(Dataset entries)
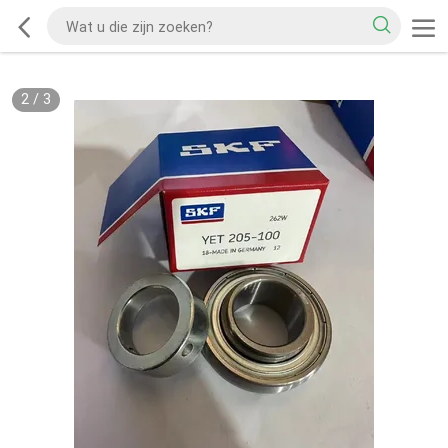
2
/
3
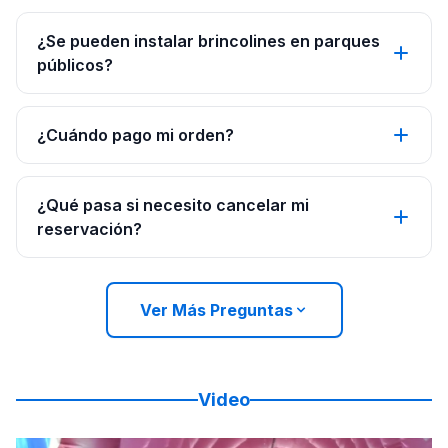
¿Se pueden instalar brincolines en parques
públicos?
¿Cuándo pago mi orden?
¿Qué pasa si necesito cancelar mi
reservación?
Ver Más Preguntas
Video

--

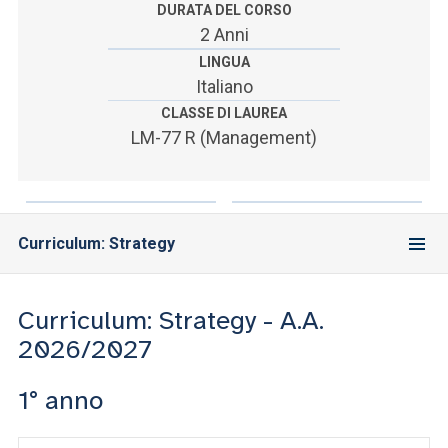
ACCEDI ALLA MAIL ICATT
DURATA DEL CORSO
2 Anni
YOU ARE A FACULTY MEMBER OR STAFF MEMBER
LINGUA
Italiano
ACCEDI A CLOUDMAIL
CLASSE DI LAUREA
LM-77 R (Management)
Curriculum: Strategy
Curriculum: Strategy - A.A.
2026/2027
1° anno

What you will do:
Wherever the word "Curriculum" occurs in the data above, copy the line it sits in.

Response to the task:
Curriculum: Strategy
Curriculum: Strategy - A.A.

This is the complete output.